Scandale de dopage à Turin - Mayer était accrédité

Paris — L'entraîneur autrichien suspendu Walter Mayer, placé au coeur d'un scandale de dopage présumé aux Jeux olympiques de Turin en février dernier, faisait officiellement partie de la délégation de son pays, révèle hier le journal L'Équipe.

Mayer, qui avait été interdit de Jeux olympiques à la suite d'accusations de dopage sanguin pendant les Jeux de 2002 à Salt Lake City, s'était tout de même rendu à Turin, avant de quitter l'Italie dans la précipitation à la suite de perquisitions dans les quartiers des équipes autrichiennes de ski nordique. Il avait ensuite été arrêté par la police après avoir tenté de forcer un barrage routier et avait été interné dans un hôpital psychiatrique.

L'Équipe affirme que «contrairement à ce que proclamait jusqu'ici la fédération autrichienne [...], elle avait bien organisé le voyage de Mayer sur les sites olympiques de Turin». Mayer apparaît en effet sur une plaquette officielle représentant l'équipe olympique de ski de fond et de biathlon avec la tenue officielle de la délégation autrichienne à Turin.

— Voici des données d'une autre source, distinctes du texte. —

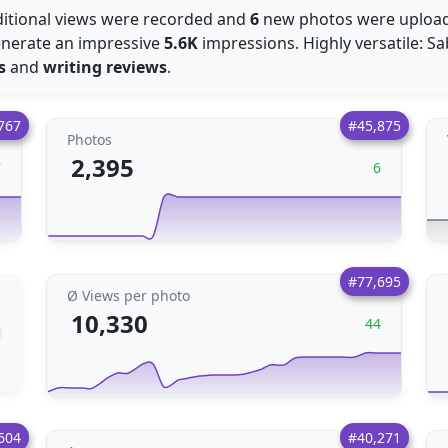
itional views were recorded and
6
new photos were uploa
generate an impressive
5.6K
impressions. Highly versatile: Sab
s
and
writing reviews
.
767
#45,875
Photos
2,395
7
6
#77,695
Ø Views per photo
10,330
44
604
#40,271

Et le quotidien sportif s'est procuré un document prouvant que l'équipe autrichienne lui avait réservé un appartement en Italie.

Interrogé par L'Équipe, le substitut du procureur de Pinerolo, Ciro Santoriello, a par ailleurs affirmé que la fédération autrichienne de ski n'avait pas collaboré à l'enquête sur Mayer. Santoriello estime que l'entraîneur n'opérait pas seul et que d'autres personnes étaient au courant des pratiques de dopage sanguin présumées.

Santoriello a aussi confirmé que des poches de sang avaient été saisies lors des perquisitions au domicile des fondeurs autrichiens. «Avoir trouvé ces poches de sang est capital», a-t-il dit. «Il existe une forte suspicion de transfusions sanguines effectuées par ces athlètes autrichiens... Le fait que les contrôles urinaires soient négatifs ne signifie pas qu'ils sont propres. C'est le sang qui compte.»